On the other hand, not much can be said about the play of John Tavares and New York’s top line. John Tavares, Matt Moulson, and Brad Boyes all had their fair share of contributions during the Isles’ playoff push, but the pressure to produce will be on New York’s top line once the playoffs roll around. Whether or not the Islanders will be able to sustain the type of play that got them into the playoffs remains to be seen, but opponents should certainly be wary of a team that has been forging its identity over the last several weeks of the regular season.
Which New York Islanders Will Show Up?
The New York Islanders’ ’12-’13 regular season can best be described as a tale of two seasons. While the Islanders were mired in mediocrity throughout their first 30-plus games, the team geared up for a playoff push by playing determined hockey over its final 17 games. The biggest difference between the Islanders of the early portion of the season and the Islanders of the latter portion is the team’s ability to close out games by playing a hard-working style of play for 60 minutes.
When the New York Islanders were struggling to maintain a .500 record during the early stages of the ’12-’13 NHL season, the team oftentimes failed to play a complete sixty minutes. The Isles’ inability to sustain a consistent level of play for sixty minutes wound up costing New York on several occasions as the team managed to squander a number of third period leads. Not only were the Islanders not finishing games, they were also starting other games in lethargic fashion – something that would cost the team just as much as they would find themselves down a goal or two very early on in games.
Head coach Jack Capuano has stressed the fact that his team must play a physical and hard working game in order to succeed on a
regular basis. Throughout New York’s last seventeen games, one could tell that the Islanders were playing a “chip n chase” style that was bringing the team some immensely positive results. Instead of loosening up when playing with a lead, New York seemed to want to put the opposition away at every chance that they were given.
A large part of New York’s success in the playoffs, or lack thereof, will be determined by which New York Islanders show up on the ice. If the Islanders believe that anything short of a 60-minute effort against the Pittsburgh Penguins will be enough, then the team might just be in for a rude awakening. However, since New York has been playing playoff-level hockey for the last portion of its season, chances are that the Isles know what is at stake and what kind of an effort it will take to compete with a team such as the Penguins.
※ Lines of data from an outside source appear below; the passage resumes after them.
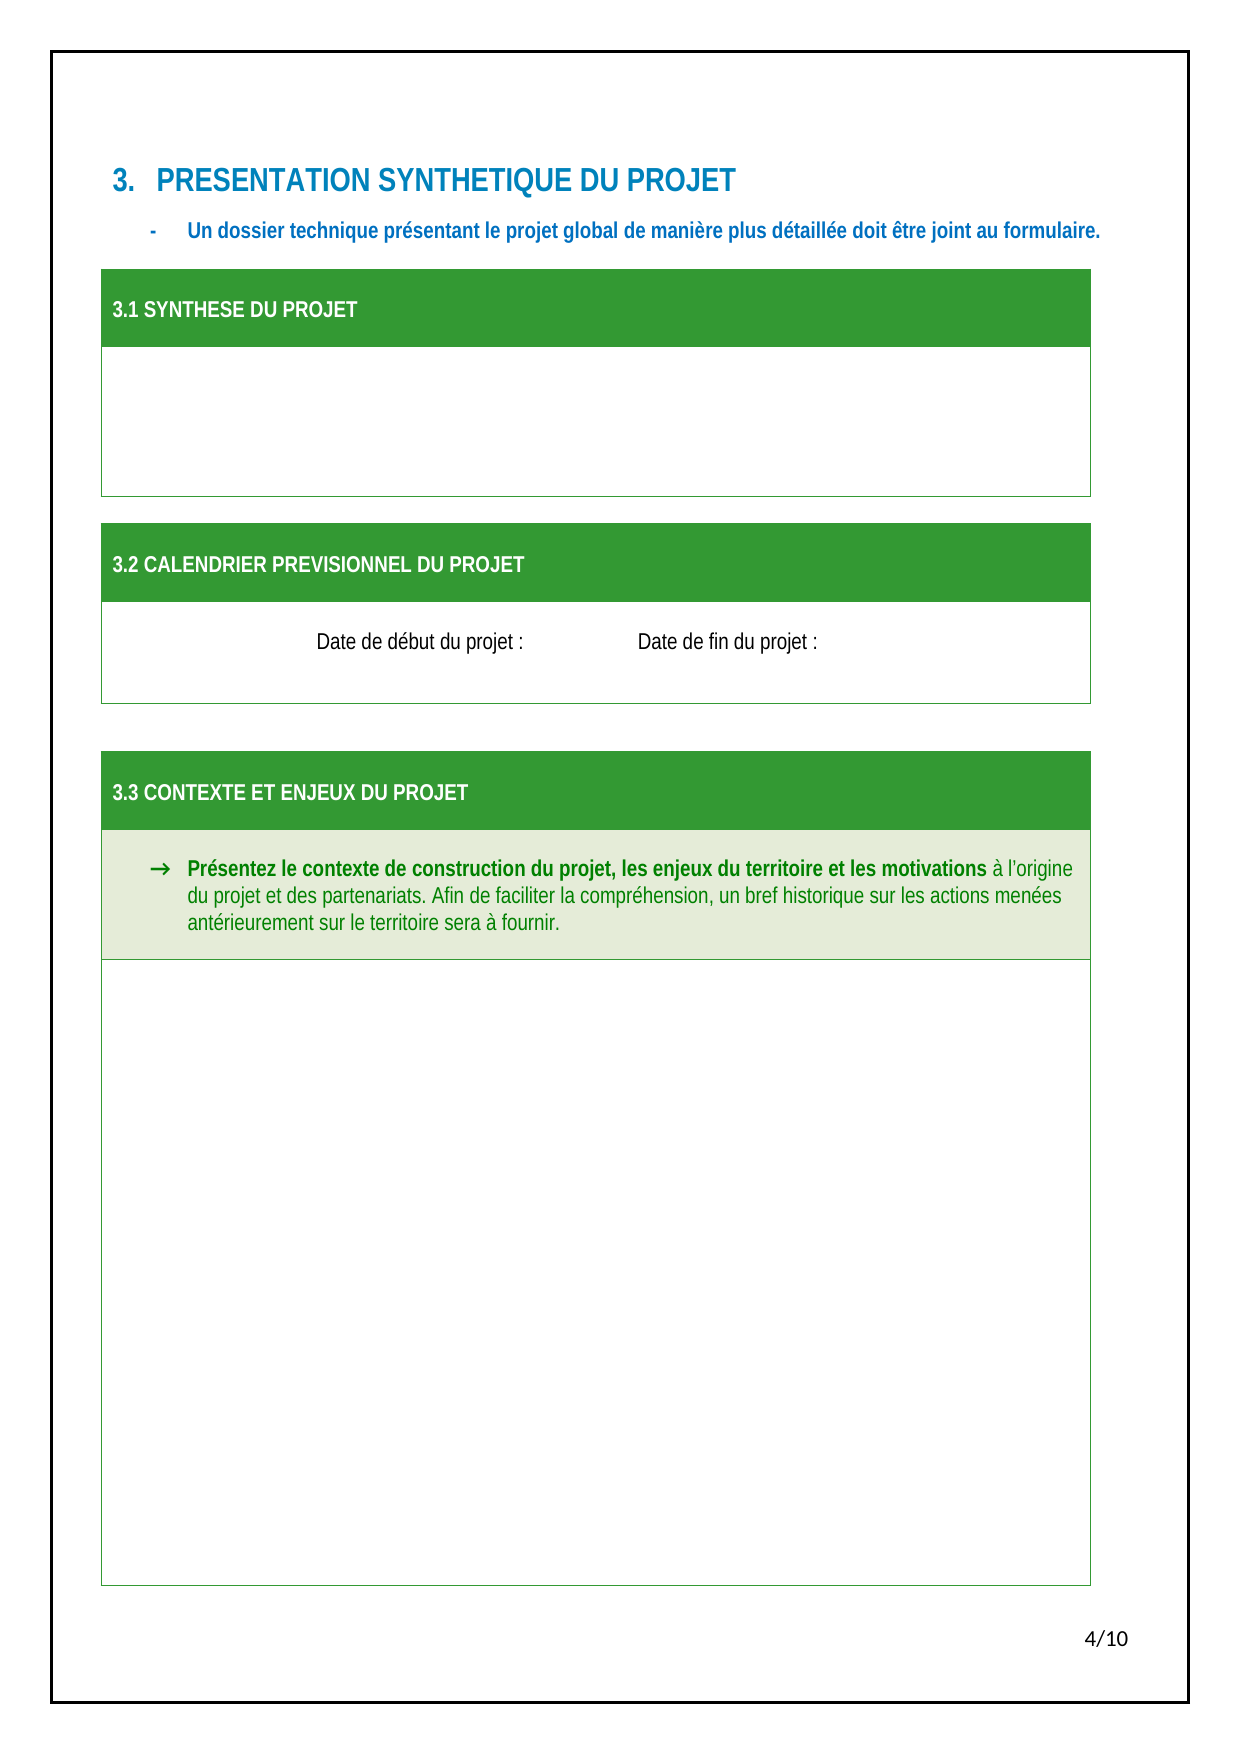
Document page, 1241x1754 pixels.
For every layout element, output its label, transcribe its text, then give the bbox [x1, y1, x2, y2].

table_cell Date de début du projet : Date de fin du projet : [102, 602, 1090, 702]
table_cell [102, 960, 1090, 1585]
table_cell Présentez le contexte de construction du projet, les enjeux du territoire et les motivations à l’origine du projet et des partenariats. Afin de faciliter la compréhension, un bref historique sur les actions menées antérieurement sur le territoire sera à fournir. [102, 830, 1090, 959]
table_header 3.2 CALENDRIER PREVISIONNEL DU PROJET [102, 524, 1090, 601]
table_header 3.1 SYNTHESE DU PROJET [102, 270, 1090, 346]
list Un dossier technique présentant le projet global de manière plus détaillée doit être joint au formulaire. [150, 217, 1128, 244]
list PRESENTATION SYNTHETIQUE DU PROJET [112, 160, 1128, 198]
table_cell [102, 347, 1090, 496]
table_header 3.3 CONTEXTE ET ENJEUX DU PROJET [102, 753, 1090, 829]
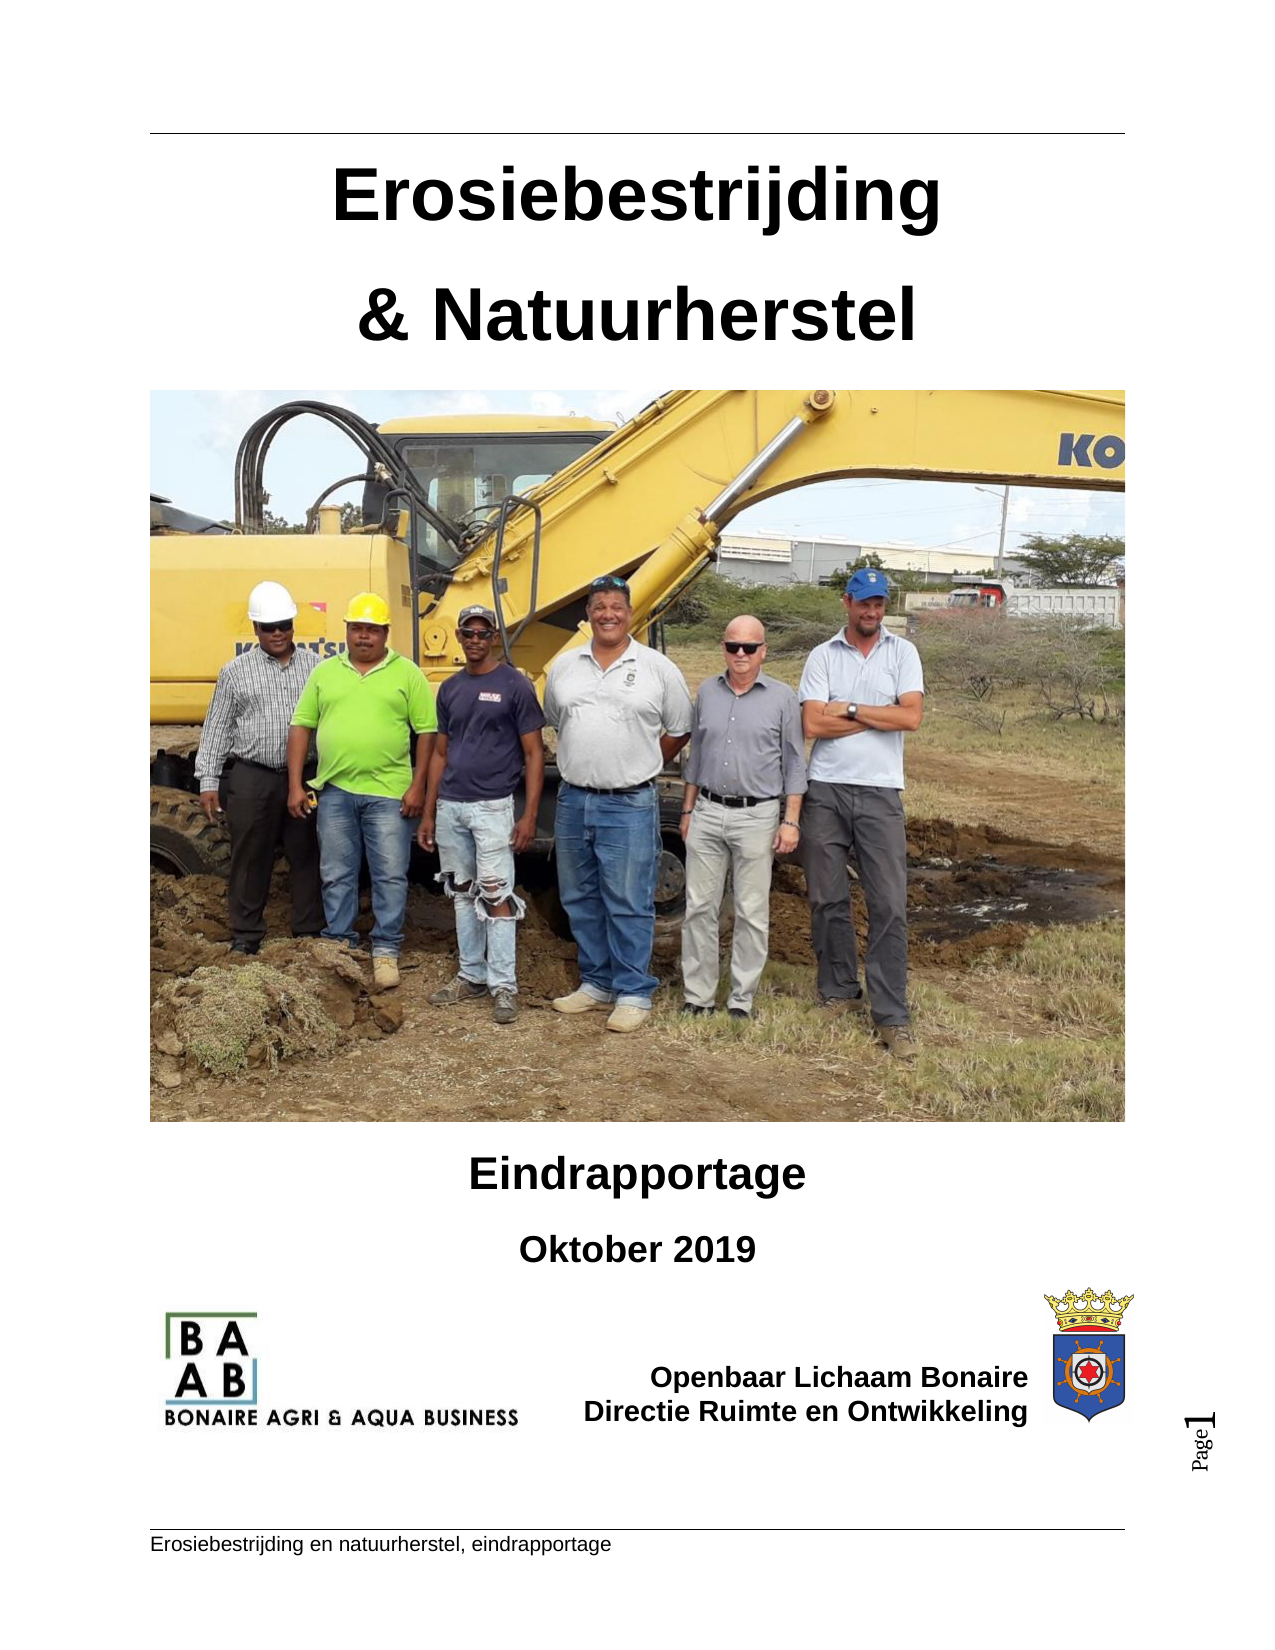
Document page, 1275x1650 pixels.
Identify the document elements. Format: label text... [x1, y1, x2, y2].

text & Natuurherstel [150, 270, 1125, 356]
text Oktober 2019 [150, 1228, 1125, 1271]
text Erosiebestrijding [150, 150, 1125, 236]
text Eindrapportage [150, 1146, 1125, 1199]
picture [152, 1296, 527, 1441]
picture [1043, 1287, 1135, 1424]
picture [150, 390, 1125, 1122]
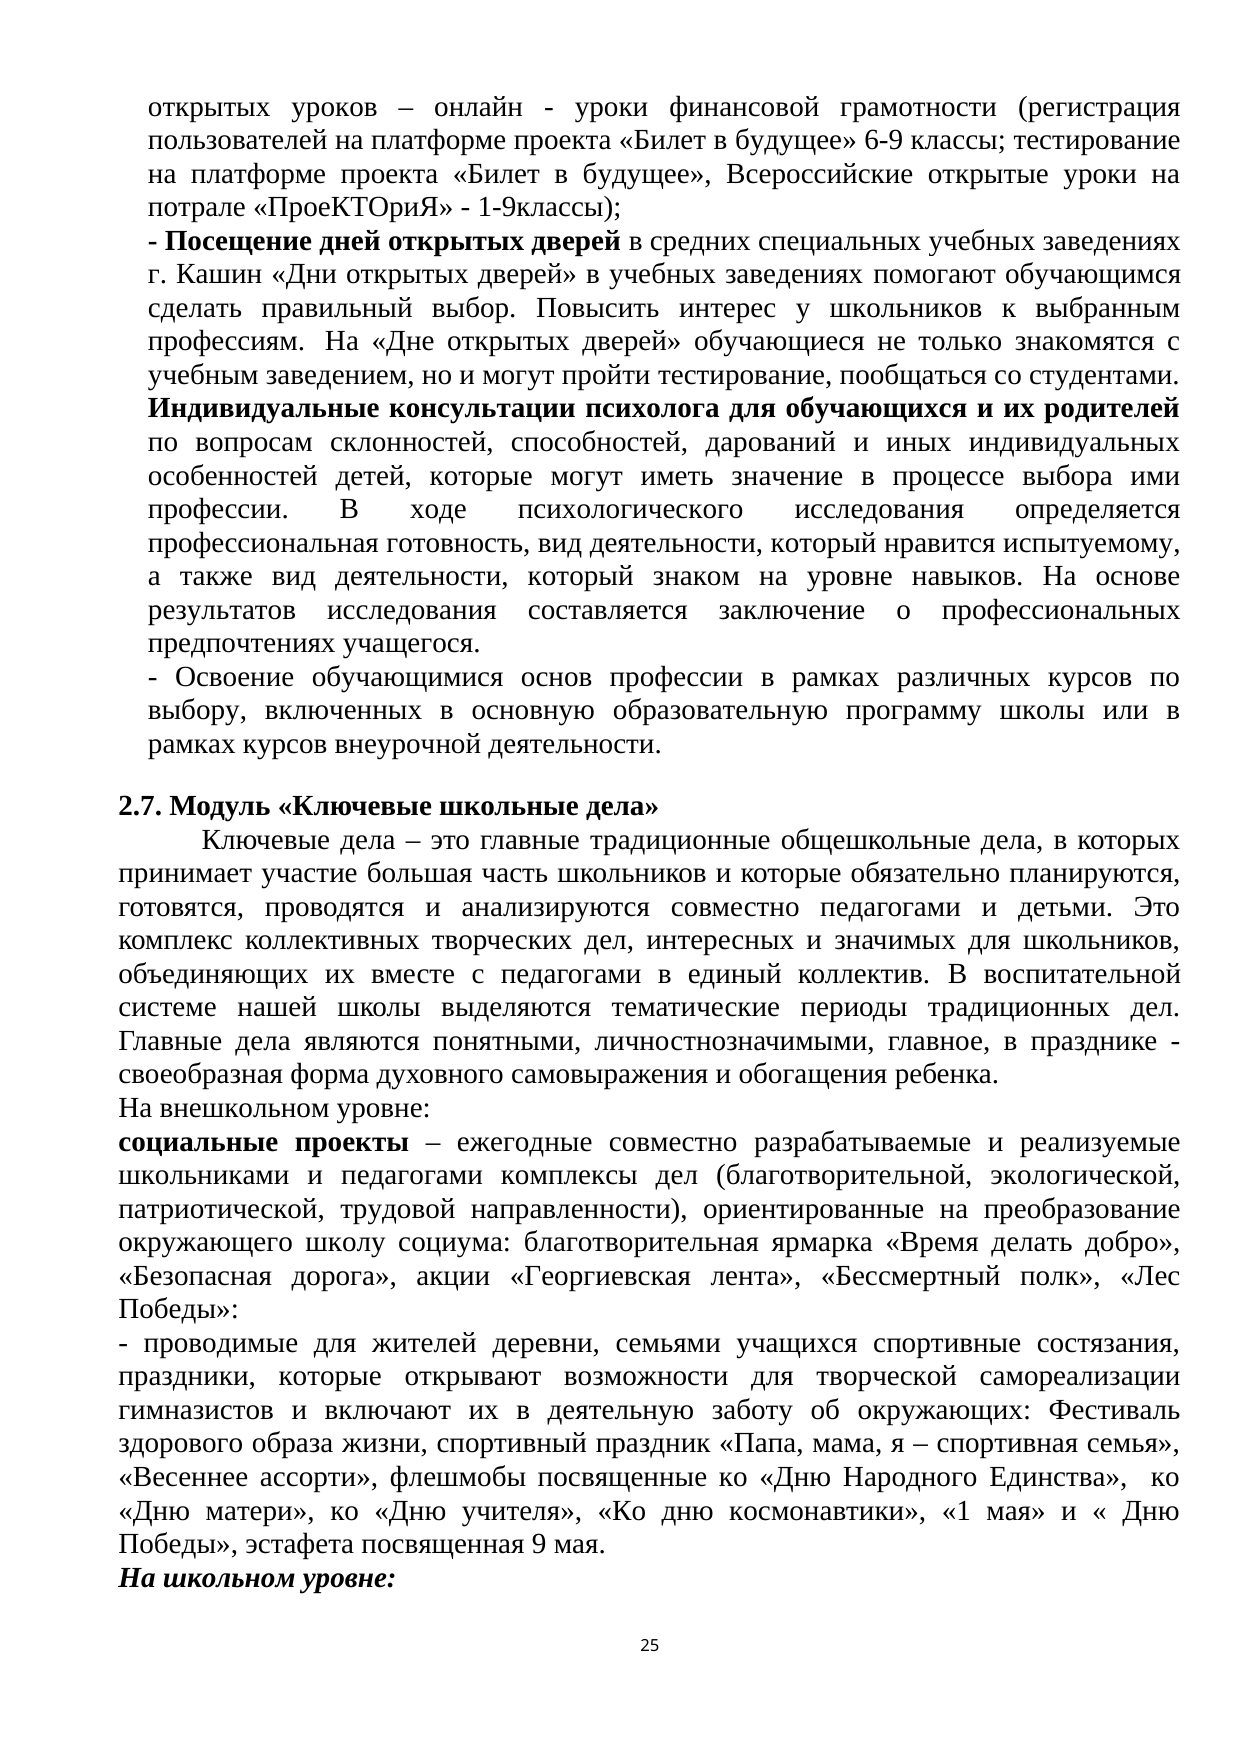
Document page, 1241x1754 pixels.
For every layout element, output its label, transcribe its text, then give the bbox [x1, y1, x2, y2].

The New York Islanders certainly found out what it would take to make the Stanley Cup Playoffs in an abbreviated NHL season, and the team will undoubtedly have to sustain the same level of play that they mustered over their last seventeen games in order to have a chance against the Pittsburgh Penguins. At this point of the season, the players inside of the New York Islanders’ locker-room have been in a playoff-like mode for quite a while now, and it is unlikely that the team will forget the dedication, confidence, and resilience that it took to get them this far in a season filled with limited expectations.